`cursed
@ccxarin
he’s trying to kick a glitching machine back to life when it happens. he’s always said these pac-man machines are old and decrepit and ready to kick the bucket at any moment, but the managers insist they’re good to go. he’s cursing his managers and the creator of pac-man and the ten year olds who should probably be home studying all at once when the whole building jerks violently, tossing him against the very game he was trying to fix and causing the power to flicker once before everything powers up in a cacophony of sound.
most of the patrons brush it off as a small earthquake, nothing to be concerned about. but with the way the tremor resonates as lingering vibrations in the bracelet around his wrist, he reluctantly accepts the fact that it was no earthquake. it’s something far worse, something he wants absolutely nothing to do with, because he swore off fighting the moment he escaped from the scaly grasp of what had once been his brother. and yet somehow the battles, the fights, the monsters, the ever-growing number of impossibly perky magical heroes, they seem to find him no matter how hard he tries to hide.
he considers ignoring it. someone else will deal with it. it’s not his problem. he has job to do here, scrubbing snot off of joysticks and squeejee-ing sticky colorful handprints off of the windows, kicking old machines until they work again and showing customers how the new machines work. he has no time for being a magical hero, and no one’s paying him for it.

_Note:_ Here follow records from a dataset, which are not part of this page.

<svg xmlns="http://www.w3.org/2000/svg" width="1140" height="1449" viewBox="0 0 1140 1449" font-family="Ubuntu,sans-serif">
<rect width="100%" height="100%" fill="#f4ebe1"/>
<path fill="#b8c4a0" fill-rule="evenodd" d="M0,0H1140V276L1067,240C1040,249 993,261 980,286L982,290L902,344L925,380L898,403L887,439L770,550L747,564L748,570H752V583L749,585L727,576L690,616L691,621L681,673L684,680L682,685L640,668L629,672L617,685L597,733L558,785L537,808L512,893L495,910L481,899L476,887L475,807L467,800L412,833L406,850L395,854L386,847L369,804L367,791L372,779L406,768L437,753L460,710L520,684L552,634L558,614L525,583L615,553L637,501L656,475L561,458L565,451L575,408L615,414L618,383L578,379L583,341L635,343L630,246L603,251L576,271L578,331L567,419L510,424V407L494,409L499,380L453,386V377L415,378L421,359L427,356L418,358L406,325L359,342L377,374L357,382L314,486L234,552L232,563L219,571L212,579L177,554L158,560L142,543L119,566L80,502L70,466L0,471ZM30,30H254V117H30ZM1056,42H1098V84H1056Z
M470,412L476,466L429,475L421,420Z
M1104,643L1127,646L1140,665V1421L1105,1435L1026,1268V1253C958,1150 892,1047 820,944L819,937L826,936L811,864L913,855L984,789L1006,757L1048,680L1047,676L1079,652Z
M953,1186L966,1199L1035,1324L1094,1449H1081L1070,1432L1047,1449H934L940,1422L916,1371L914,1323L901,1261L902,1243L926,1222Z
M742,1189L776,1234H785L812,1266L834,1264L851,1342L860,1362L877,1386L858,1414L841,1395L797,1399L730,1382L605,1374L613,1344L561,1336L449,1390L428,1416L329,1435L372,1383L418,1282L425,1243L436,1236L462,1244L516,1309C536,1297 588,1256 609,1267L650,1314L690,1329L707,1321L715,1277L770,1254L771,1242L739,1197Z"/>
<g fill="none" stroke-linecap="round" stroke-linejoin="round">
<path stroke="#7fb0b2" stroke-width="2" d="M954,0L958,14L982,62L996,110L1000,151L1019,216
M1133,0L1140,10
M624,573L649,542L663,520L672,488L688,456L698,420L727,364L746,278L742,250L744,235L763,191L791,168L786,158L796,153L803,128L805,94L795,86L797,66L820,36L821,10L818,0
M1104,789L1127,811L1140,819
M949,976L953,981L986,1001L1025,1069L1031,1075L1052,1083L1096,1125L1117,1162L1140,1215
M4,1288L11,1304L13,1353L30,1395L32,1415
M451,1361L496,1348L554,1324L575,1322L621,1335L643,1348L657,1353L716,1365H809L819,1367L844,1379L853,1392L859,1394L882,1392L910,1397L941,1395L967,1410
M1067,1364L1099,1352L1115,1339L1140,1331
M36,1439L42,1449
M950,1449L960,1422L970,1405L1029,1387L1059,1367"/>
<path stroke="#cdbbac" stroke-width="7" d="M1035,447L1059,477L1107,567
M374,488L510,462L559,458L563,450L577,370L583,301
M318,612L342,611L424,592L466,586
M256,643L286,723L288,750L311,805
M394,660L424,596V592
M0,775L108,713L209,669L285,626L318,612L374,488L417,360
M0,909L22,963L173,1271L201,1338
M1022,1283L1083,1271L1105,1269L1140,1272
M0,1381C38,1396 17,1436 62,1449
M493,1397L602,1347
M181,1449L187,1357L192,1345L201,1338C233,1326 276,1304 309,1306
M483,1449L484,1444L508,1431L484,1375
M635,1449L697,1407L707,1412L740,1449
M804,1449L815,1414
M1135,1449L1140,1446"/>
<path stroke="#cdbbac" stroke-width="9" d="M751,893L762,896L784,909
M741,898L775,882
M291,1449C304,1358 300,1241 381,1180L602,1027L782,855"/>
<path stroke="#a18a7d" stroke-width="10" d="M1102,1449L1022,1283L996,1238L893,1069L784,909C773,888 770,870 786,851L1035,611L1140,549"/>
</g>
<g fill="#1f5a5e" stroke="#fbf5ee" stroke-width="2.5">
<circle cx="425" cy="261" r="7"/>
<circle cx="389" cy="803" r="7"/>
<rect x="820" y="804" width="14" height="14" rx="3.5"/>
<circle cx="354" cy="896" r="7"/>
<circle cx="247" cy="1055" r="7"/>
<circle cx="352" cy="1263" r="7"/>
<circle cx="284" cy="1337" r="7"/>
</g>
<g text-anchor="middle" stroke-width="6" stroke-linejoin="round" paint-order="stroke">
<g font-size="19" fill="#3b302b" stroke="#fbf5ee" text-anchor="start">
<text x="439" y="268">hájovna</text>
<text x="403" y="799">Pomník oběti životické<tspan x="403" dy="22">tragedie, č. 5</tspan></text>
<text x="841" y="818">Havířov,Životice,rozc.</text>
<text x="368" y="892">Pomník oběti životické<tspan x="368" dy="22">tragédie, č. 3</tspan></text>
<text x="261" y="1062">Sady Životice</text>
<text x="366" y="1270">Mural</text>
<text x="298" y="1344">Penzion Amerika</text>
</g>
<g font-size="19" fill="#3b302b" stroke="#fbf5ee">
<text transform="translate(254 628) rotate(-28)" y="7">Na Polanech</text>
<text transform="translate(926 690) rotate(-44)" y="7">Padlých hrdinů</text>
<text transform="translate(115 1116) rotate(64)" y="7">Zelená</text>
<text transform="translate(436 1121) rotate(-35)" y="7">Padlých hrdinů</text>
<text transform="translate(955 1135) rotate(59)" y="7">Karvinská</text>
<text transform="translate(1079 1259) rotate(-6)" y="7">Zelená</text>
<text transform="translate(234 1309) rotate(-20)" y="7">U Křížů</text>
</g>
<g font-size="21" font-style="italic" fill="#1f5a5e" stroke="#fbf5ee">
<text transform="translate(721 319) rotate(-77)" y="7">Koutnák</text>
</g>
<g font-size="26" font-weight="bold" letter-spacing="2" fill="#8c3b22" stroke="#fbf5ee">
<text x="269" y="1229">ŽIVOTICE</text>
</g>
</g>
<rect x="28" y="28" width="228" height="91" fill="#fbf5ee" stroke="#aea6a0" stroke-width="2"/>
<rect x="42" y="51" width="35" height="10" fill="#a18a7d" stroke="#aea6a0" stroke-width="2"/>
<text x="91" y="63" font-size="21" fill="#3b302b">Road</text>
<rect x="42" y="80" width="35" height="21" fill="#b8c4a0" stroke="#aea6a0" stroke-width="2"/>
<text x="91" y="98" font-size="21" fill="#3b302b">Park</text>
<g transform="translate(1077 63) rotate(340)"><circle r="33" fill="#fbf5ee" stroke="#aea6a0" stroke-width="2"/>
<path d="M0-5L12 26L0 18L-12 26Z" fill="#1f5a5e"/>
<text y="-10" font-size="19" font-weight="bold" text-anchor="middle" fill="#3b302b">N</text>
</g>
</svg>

but the building shakes again, and the power flickers for a few seconds longer this time and when he makes accidental eye contact with a high school aged girl he knows he can’t ignore it and he knows he has aku to blame for it all. so he forgets about cursing pac-man and ten year olds and returns to the familiar act of mentally cursing aku instead, even as he slips out of the arcade right from under his colleagues’ noses, hoping to obliterate the creature and return to work before anyone even notices he’s gone.